Come appena accennato, il nuovo Regolamento UE sullo sconfinamento dei debiti bancari prevede soglie di rilevanza più stringenti. Infatti i debiti sono considerati deteriorati (default), se sussiste almeno una delle condizioni che seguono:
- l’istituto di credito ritiene improbabile che il debitore adempia alla sua obbligazione, senza specifiche azioni come l’escussione delle garanzie (detto criterio era comunque già operativo);
- il debitore è in arretrato da più di 90 giorni – per le PA 180 giorni – nel pagamento di una obbligazione che abbia rilievo finanziario. Quest’ultimo sussiste se è in gioco un debito scaduto che oltrepassi 100 euro per le esposizioni al dettaglio; 500 euro per le esposizioni diverse (soglia assoluta); oppure l’1% dell’esposizione complessiva nei confronti di una controparte (soglia relativa).
In buona sostanza, con la nuova normativa sullo sconfinamento bancario, aumentano significativamente i rischi, per il cliente-debitore, di essere classificato in stato di default.
Parafrasando quanto appena riportato, occorre pertanto che lo sconfinamento bancario oltrepassi la cosiddetta soglia di rilevanza, ovvero che superi sia quella assoluta (100 o 500 euro), sia quella relativa (1% dell’esposizione) e che lo sconfinamento si protragga oltre il periodo consentito – come detto, 90 0 180 giorni consecutivi.
Stop alle compensazioni
In questa linea di maggior rigore, si inserisce anche l’addio alle compensazioni. Infatti, con le nuove regole in vigore dal primo gennaio, non è più possibile compensare gli importi scaduti con linee di credito aperte e non utilizzate. E’ doveroso dunque che il debitore si attivi, servendosi del margine disponibile per fronteggiare finalmente il pagamento ormai scaduto.

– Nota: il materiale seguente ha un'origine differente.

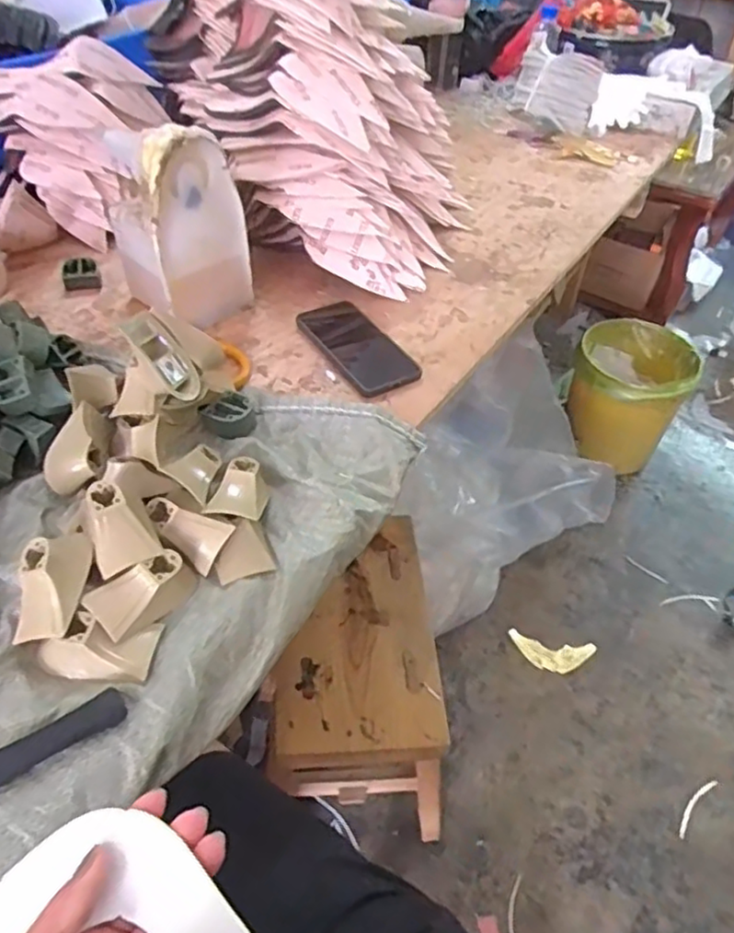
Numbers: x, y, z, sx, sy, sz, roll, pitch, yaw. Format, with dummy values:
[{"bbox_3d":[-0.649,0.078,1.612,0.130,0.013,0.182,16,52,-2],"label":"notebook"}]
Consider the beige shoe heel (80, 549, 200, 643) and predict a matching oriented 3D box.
[{"bbox_3d":[-0.168,0.095,0.490,0.041,0.040,0.077,33,54,26],"label":"beige shoe heel"}]

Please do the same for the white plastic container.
[{"bbox_3d":[-0.214,-0.278,0.741,0.120,0.203,0.119,-28,54,-26],"label":"white plastic container"}]

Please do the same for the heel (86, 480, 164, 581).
[{"bbox_3d":[-0.188,0.044,0.493,0.044,0.035,0.065,-21,51,-21],"label":"heel"}]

In altre parole, oltre all’irrigidimento delle soglie, le nuove regole europee non consentono spazi di manovra alle banche. Le precedenti regole permettevano invece agli istituti di credito di concedere ai clienti compensazioni tra distinte linee di credito.
Il rischio di diventare subito morosi è concreto
Alla luce della nuova normativa sullo sconfinamento bancario, il cliente che ha il conto corrente ‘scoperto’ e non riesce a sanare il debito tempestivamente, si troverà di fronte al rischio concreto di risultare rapidamente “moroso” verso vari soggetti, come l’Inps o le finanziarie.
E non soltanto: infatti, le nuove regole dispongono che per un mancato pagamento al di sopra dei 100 euro, protratto per 3 mesi, il cliente sia classificato come cattivo pagatore; conseguenza è la segnalazione alla Centrale Rischi.
Con il nuovo sconfinamento bancario gli addebiti automatici non saranno più permessi, in caso di conti in rosso e insufficienza di liquidità.
Concludendo, il pericolo per non pochi clienti-debitori è anche quello di trovarsi innanzi al brusco stop dei pagamenti di utenze; rate di finanziamenti; contributi previdenziali; stipendi. Nuove regole che certamente non sono d’aiuto a chi già si trova in una delicata situazione finanziaria, ma che ciò nonostante sono in vigore da inizio anno.